For Wilson in his Calvinist view of history “the hand of God is laid upon the nations. He will show them favour, I devoutly believe, only if they rise to the clear heights of His own justice and mercy”. In order to justify US war aims, in 1918, he drafted a speech outlining the war aims. The last of its fourteen points called for “a general association o nations for the purpose of affording mutual guarantees of political independence and territorial integrity to great and small states alike.”

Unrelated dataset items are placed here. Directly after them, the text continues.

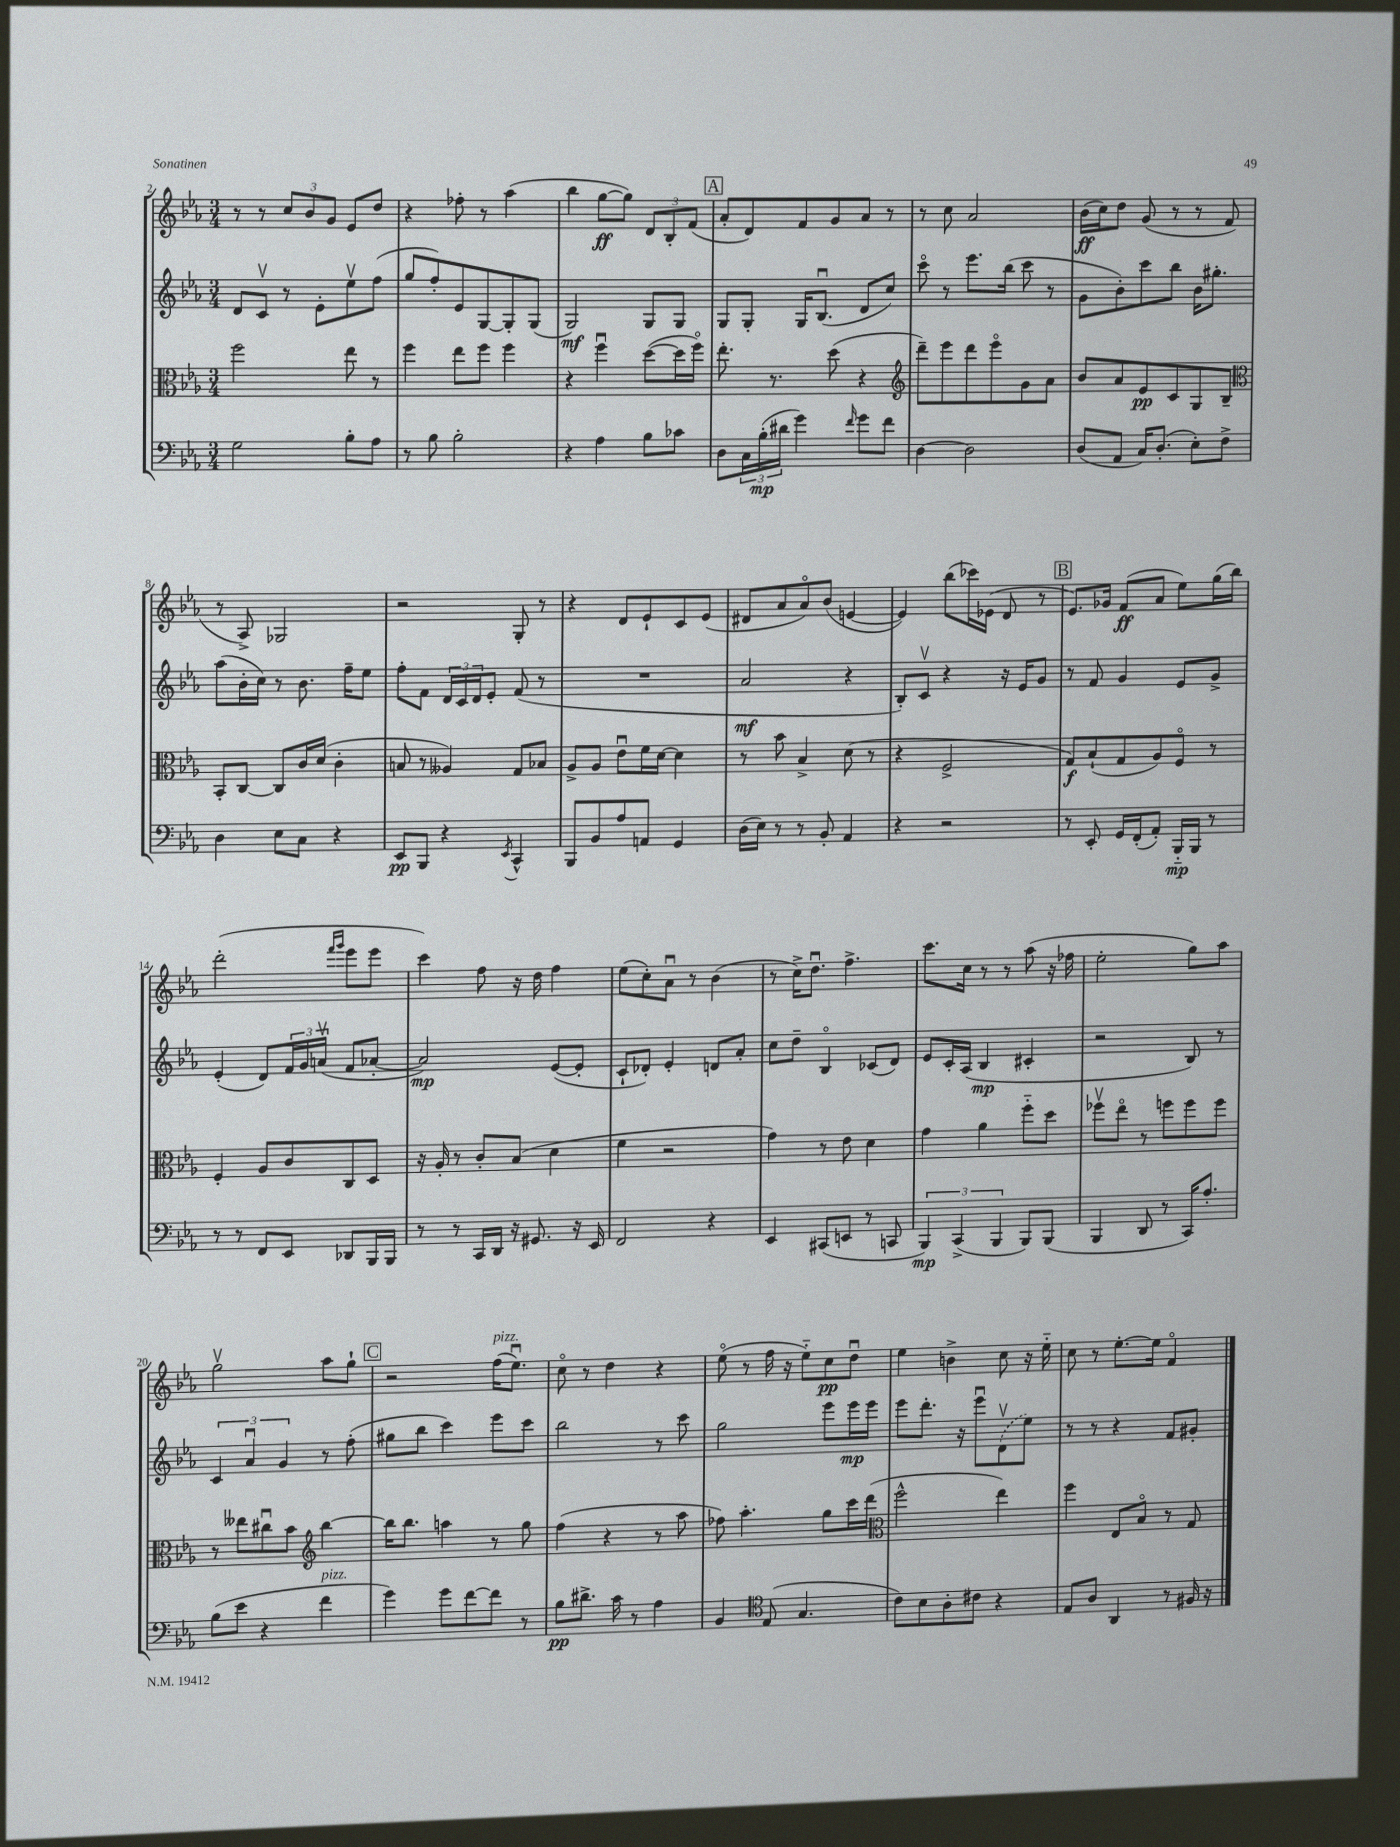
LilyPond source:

<<
\new StaffGroup <<
\new Staff = "s0" {
    \clef treble \key ees \major \numericTimeSignature \time 3/4
    r8 r8 \tuplet 3/2 { c''8 bes'8 g'8 } ees'8 d''8 |
    r4 fes''8-. r8 aes''4( |
    bes''4 g''8~\ff g''8) \tuplet 3/2 { d'8 bes8-. f'8( } |
    \mark \markup { \box "A" } aes'8-. d'8) f'8 g'8 aes'8 r8 |
    r8 c''8 aes'2 |
    bes'16\ff( c''16) d''8 g'8( r8 r8 f'8 |
    r8 aes8->) ges2 |
    r2 g8-. r8 |
    r4 d'8 ees'8-! c'8 ees'8( |
    dis'8 aes'8 aes'8\flageolet) bes'8( e'4~ |
    e'4) bes''8( ces'''16) ees'16( d'8 r8 |
    \mark \markup { \box "B" } ees'8.) ges'16 f'8\ff( aes'8 ees''8) g''16( bes''16) |
    d'''2-.( \grace { f'''16 g'''16 } ees'''8 ees'''8 |
    c'''4) f''8 r16 d''16 f''4 |
    ees''8( c''8-.) aes'8\downbow r8 bes'4( |
    r8 c''16->) d''8.\downbow f''4.-> |
    c'''8. c''16 r8 r8 aes''8( r16 fes''16 |
    ees''2-. g''8) aes''8 |
    g''2\upbow aes''8 g''8-! |
    \mark \markup { \box "C" } r2 f''16^\markup { \italic "pizz." }( ees''8.\downbow) |
    c''8\flageolet r8 d''4 r4 |
    ees''8\flageolet( r8 f''16 r16 ees''8-_) c''8\pp d''8\downbow |
    ees''4 b'4-> c''8 r16 ees''16-_ |
    c''8 r8 ees''8.~-. ees''16 f'4\flageolet \bar "|." |
}
\new Staff = "s1" {
    \clef treble \key ees \major \numericTimeSignature \time 3/4
    d'8 c'8\upbow r8 ees'8-. ees''8\upbow f''8( |
    g''8 f''8-.) ees'8 g8~ g8-. g8( |
    g2\mf) g8 g8 |
    \mark \markup { \box "A" } g8 g8-. g16 bes8.\downbow( d'8 c''8) |
    c'''8\flageolet r8 ees'''8. bes''16( c'''8 r8 |
    g'8 bes'8-.) c'''8 bes''8 bes'16 gis''8.-. |
    aes''8( bes'16-. c''16) r8 bes'8. f''16-- ees''8 |
    f''8-. f'8 \tuplet 3/2 { d'16 c'16 d'16 } ees'8-. f'8( r8 |
    R2. |
    aes'2\mf r4 |
    bes8-.) c'8\upbow r4 r16 ees'16 g'8 |
    \mark \markup { \box "B" } r8 f'8 g'4 ees'8 g'8-> |
    ees'4-.( d'8) \tuplet 3/2 { f'16 g'16 a'16\upbow( } f'8 aes'8~-. |
    aes'2\mp) ees'8~( ees'8-. |
    c'8-! des'8-.) ees'4-. d'8 aes'8-. |
    c''8 d''8-- bes4\flageolet ces'8( d'8) |
    ees'8 c'16-. aes16( bes4\mp cis'4-. |
    r2 bes8) r8 |
    \tuplet 3/2 { c'4 aes'4\downbow g'4 } r8 f''8-.( |
    \mark \markup { \box "C" } gis''8 bes''8 c'''4) ees'''8 c'''8 |
    bes''2 r8 c'''8 |
    g''2 ees'''8 ees'''16\mp ees'''16 |
    ees'''8 d'''8.-. r16 ees'''8\downbow \once \slurDashed d'8\upbow( ees''8) |
    r8 r8 r4 f'8 gis'8-. \bar "|." |
}
\new Staff = "s2" {
    \clef alto \key ees \major \numericTimeSignature \time 3/4
    f''2 ees''8 r8 |
    f''4 ees''8 f''8 f''4 |
    r4 f''4\downbow d''8~( d''16 f''16\flageolet) |
    \mark \markup { \box "A" } ees''8.-. r8. d''8( r4 |
    \clef treble d'''8--) ees'''8 d'''8 ees'''8\flageolet g'8 aes'8 |
    bes'8 aes'8 ees'8\pp c'8 g8 bes8-- |
    \clef alto bes,8-. c8~ c8 c'16 d'16( c'4-. |
    b8 r8 aeses4) g8 bes8 |
    aes8-> aes8 ees'8\downbow f'16 d'16~ d'4 |
    r8 bes'8 bes4-> d'8( r8 |
    r4 f2-> |
    \mark \markup { \box "B" } g8\f) bes8-!( g8 aes8) f8\flageolet r8 |
    f4-. aes8 c'8 c8 d8 |
    r16 aes16-. r8 c'8-. bes8( d'4 |
    f'4 r2 |
    g'4) r8 ees'8 d'4 |
    g'4 aes'4 f''8-_ d''8 |
    fes''8\upbow ees''8\flageolet r8 f''8 f''8 f''8 |
    r8 eeses''8 cis''8\downbow bes'8 \clef treble bes''4~ |
    \mark \markup { \box "C" } bes''16 bes''8. a''4 r8 g''8 |
    f''4( r4 r8 aes''8 |
    fes''8) aes''4.-. g''8 c'''16 d'''16( |
    \clef alto f''2-^ ees''4) |
    f''4 ees8 bes8\flageolet r8 g8 \bar "|." |
}
\new Staff = "s3" {
    \clef bass \key ees \major \numericTimeSignature \time 3/4
    g2 bes8-. aes8 |
    r8 bes8 bes2-. |
    r4 aes4 bes8 ces'8 |
    \mark \markup { \box "A" } d8 \tuplet 3/2 { c16 bes16-.\mp( dis'16 } g'4) \grace { f'16 } g'8 f'8 |
    d4~ d2 |
    d8( aes,8 c16) d8.-.( ees8-.) f8-> |
    d4 ees8 c8 r4 |
    ees,8\pp bes,,8 r4 \acciaccatura { ees,8 } c,4-^ |
    bes,,8 bes,8 aes8 a,8 g,4 |
    d16( ees16) r8 r8 bes,8-. aes,4 |
    r4 r2 |
    \mark \markup { \box "B" } r8 ees,8-. g,16 f,16-.( aes,8-.) bes,,16-_\mp bes,,16 r8 |
    r8 r8 f,8 ees,8 des,8 bes,,16 bes,,16 |
    r8 r8 c,16 d,16 r16 gis,8. r16 ees,16 |
    f,2 r4 |
    ees,4 cis,8( e,8 r8 c,8 |
    \tuplet 3/2 { bes,,4\mp) c,4->( bes,,4 } bes,,8) bes,,8( |
    bes,,4 d,8 r8 c,16) aes8.-. |
    bes8( ees'8 r4 f'4^\markup { \italic "pizz." } |
    \mark \markup { \box "C" } g'4) g'8 f'8~ f'8 r8 |
    bes8\pp dis'8.-> c'16 r8 aes4 |
    bes,4 \clef tenor ees8( g4. |
    c'8) bes8 aes8-. cis'8 r4 |
    ees8 aes8 aes,4 r8 fis16 r16 \bar "|." |
}
>>
>>
\layout { \context { \Score currentBarNumber = #2 } }
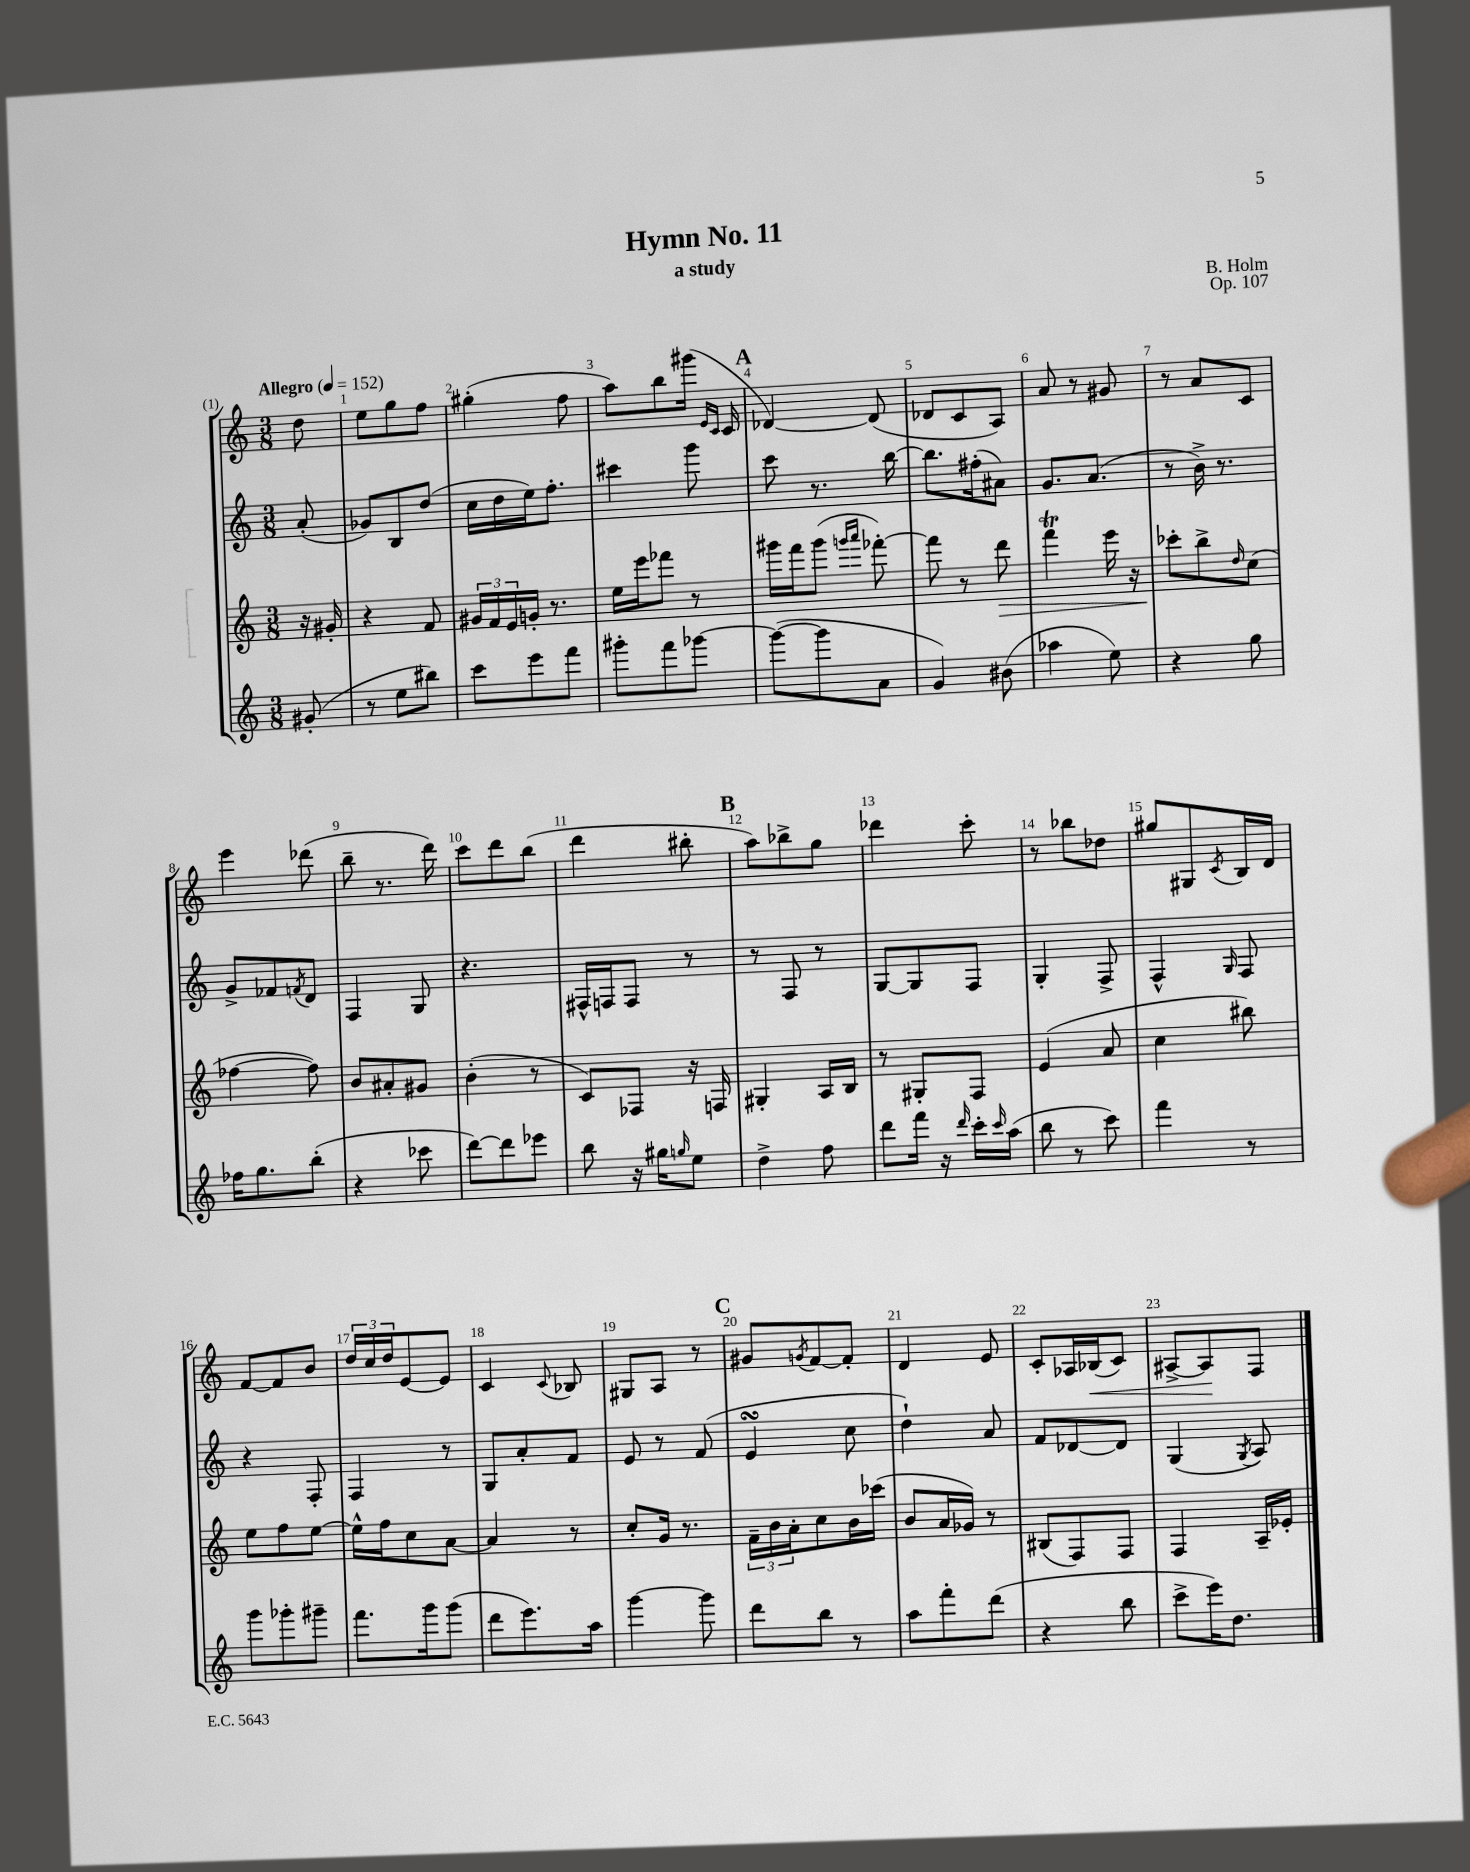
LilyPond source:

\header { title = "Hymn No. 11" composer = "B. Holm" subtitle = "a study" opus = "Op. 107" }
<<
\new StaffGroup <<
\new Staff = "s0" {
    \clef treble \key c \major \numericTimeSignature \time 3/8 \partial 8 \tempo "Allegro" 4 = 152
    d''8 |
    e''8 g''8 f''8 |
    gis''4-.( f''8 |
    a''8) b''8 gis'''16( \grace { e'16 c'16 } c'16 |
    \mark \markup { \bold "A" } des'4~) des'8( |
    des'8 c'8 a8) |
    a'8 r8 gis'8 |
    r8 a'8 c'8 |
    e'''4 des'''8( |
    b''8-- r8. d'''16) |
    c'''8 d'''8 b''8( |
    d'''4 bis''8-. |
    \mark \markup { \bold "B" } a''8) bes''8-> g''8 |
    des'''4 c'''8-. |
    r8 bes''8 des''8 |
    gis''8 gis8 \acciaccatura { c'8 } b16 d'16 |
    f'8~ f'8 b'8 |
    \tuplet 3/2 { d''16 c''16 d''16 } e'8~ e'8 |
    c'4 \appoggiatura { c'8 } bes8 |
    gis8 a8 r8 |
    \mark \markup { \bold "C" } gis'8 \acciaccatura { g'8 } f'8~ f'8-. |
    d'4 e'8 |
    c'8-. aes16 bes16\<( c'8) |
    ais8~-> ais8\! f8 \bar "|." |
}
\new Staff = "s1" {
    \clef treble \key c \major \numericTimeSignature \time 3/8 \partial 8
    a'8-.( |
    ges'8) b8 d''8( |
    c''16 d''16 e''16) f''8.-. |
    cis'''4 g'''8 |
    \mark \markup { \bold "A" } c'''8 r8. b''16~ |
    b''8. fis''16-.( ais'8) |
    g'8. a'8.( |
    r8 b'16->) r8. |
    g'8-> fes'8 \acciaccatura { f'8 } d'8 |
    f4 g8 |
    r4. |
    fis16-^ f16 f8 r8 |
    \mark \markup { \bold "B" } r8 f8 r8 |
    g8~ g8 f8 |
    g4-. f8-> |
    f4-^ \grace { g16 } f8 |
    r4 f8-. |
    f4 r8 |
    g8 a'8-. f'8 |
    e'8 r8 f'8( |
    \mark \markup { \bold "C" } e'4\turn c''8 |
    d''4-!) a'8 |
    f'8 des'8~ des'8 |
    g4( \acciaccatura { g8 } a8) \bar "|." |
}
\new Staff = "s2" {
    \clef treble \key c \major \numericTimeSignature \time 3/8 \partial 8
    r16 gis'16-. |
    r4 f'8 |
    \tuplet 3/2 { gis'16 f'16 e'16 } g'16-. r8. |
    e''16 e'''16 fes'''8 r8 |
    \mark \markup { \bold "A" } gis'''16 f'''16 gis'''8( \grace { g'''16 a'''16 } fes'''8~-.) |
    fes'''8 r8 d'''8\> |
    f'''4\trill e'''16 r16 |
    ces'''8-.\! b''8-> \grace { d''16 } c''8( |
    fes''4~ fes''8) |
    b'8 ais'8-. gis'8 |
    b'4-.( r8 |
    c'8) fes8 r16 f16 |
    \mark \markup { \bold "B" } gis4-. a16 b16 |
    r8 gis8-. f8 |
    e'4( a'8 |
    c''4 bis''8) |
    e''8 f''8 e''8~ |
    e''16-^ f''16 c''8 a'8~ |
    a'4 r8 |
    c''8-. g'16 r8. |
    \mark \markup { \bold "C" } \tuplet 3/2 { f'16-- b'16 a'16-. } c''8 b'16 ces'''16( |
    b'8 a'16 ges'16) r8 |
    bis8( f8) f8 |
    f4 a16-- ees'16-. \bar "|." |
}
\new Staff = "s3" {
    \clef treble \key c \major \numericTimeSignature \time 3/8 \partial 8
    gis'8-.( |
    r8 e''8 bis''8) |
    c'''8 e'''8 f'''8 |
    gis'''8-. f'''8 ges'''8~ |
    \mark \markup { \bold "A" } ges'''8~( ges'''8 a'8 |
    g'4) bis'8( |
    aes''4 e''8) |
    r4 g''8 |
    fes''16 g''8. b''8-.( |
    r4 ces'''8 |
    d'''8~) d'''8 ees'''8 |
    b''8 r16 gis''16 \grace { g''16 } e''8 |
    \mark \markup { \bold "B" } d''4-> f''8 |
    d'''8 f'''16 r16 \grace { d'''16 } c'''16-. \grace { c'''16 } a''16( |
    b''8 r8 c'''8) |
    f'''4 r8 |
    g'''8 ges'''8-. gis'''8-- |
    f'''8. g'''16 g'''8( |
    d'''8 e'''8.) a''16 |
    g'''4~ g'''8 |
    \mark \markup { \bold "C" } d'''8 b''8 r8 |
    a''8 f'''8-. d'''8( |
    r4 b''8 |
    c'''8-> e'''16) d''8. \bar "|." |
}
>>
>>
\layout { \context { \Score \override BarNumber.break-visibility = ##(#f #t #t) barNumberVisibility = #all-bar-numbers-visible } }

Yet his voice was frowned out in the discordant chorus of vengeance and selfishness. In his insistence on international cooperation in a world in which nations could no longer live apart, he spoke for a new principle for the New Age. In the League of Nations, he offered an instrument of good will. The failure of the League lay in that he could not provide that good will.

Today, in the United Nations and its Agencies of international cooperation, we have the means for reconciling differences among States amicably and fairly. We have the instruments to preserve freedom and establish peace. We need the will, the courage and the self-discipline to do what the tasks require.

NOTES:

For a good one-volume life of Wilson see August Heckscher Woodrow Wilson: A Biography (Charles Scribner’s Sons).

For Wilson’s academic writings see Nils Aage Thorsen’s The Political Thought of Woodrow Wilson 1875-1910 (Princeton University Press)

René Wadlow is a member of the TRANSCEND Network for Peace Development Environment. He is President of the Association of World Citizens, an international peace organization with consultative status with ECOSOC, the United Nations organ facilitating international cooperation and problem-solving in economic and social issues, and editor of Transnational Perspectives.